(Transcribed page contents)
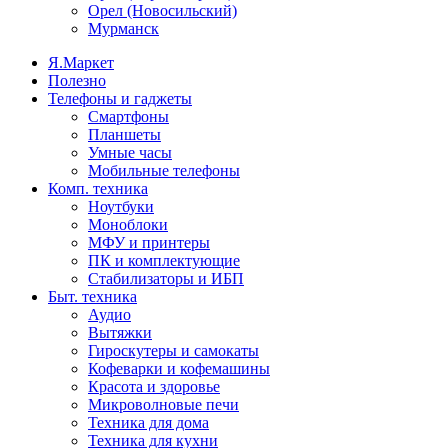
Орел (Новосильский)
Мурманск
Я.Маркет
Полезно
Телефоны и гаджеты
Смартфоны
Планшеты
Умные часы
Мобильные телефоны
Комп. техника
Ноутбуки
Моноблоки
МФУ и принтеры
ПК и комплектующие
Стабилизаторы и ИБП
Быт. техника
Аудио
Вытяжки
Гироскутеры и самокаты
Кофеварки и кофемашины
Красота и здоровье
Микроволновые печи
Техника для дома
Техника для кухни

## Request
Each record, word for word, should be printed again without its pictures.

## Answer to this problem
Орел (Новосильский)
Мурманск
Я.Маркет
Полезно
Телефоны и гаджеты
Смартфоны
Планшеты
Умные часы
Мобильные телефоны
Комп. техника
Ноутбуки
Моноблоки
МФУ и принтеры
ПК и комплектующие
Стабилизаторы и ИБП
Быт. техника
Аудио
Вытяжки
Гироскутеры и самокаты
Кофеварки и кофемашины
Красота и здоровье
Микроволновые печи
Техника для дома
Техника для кухни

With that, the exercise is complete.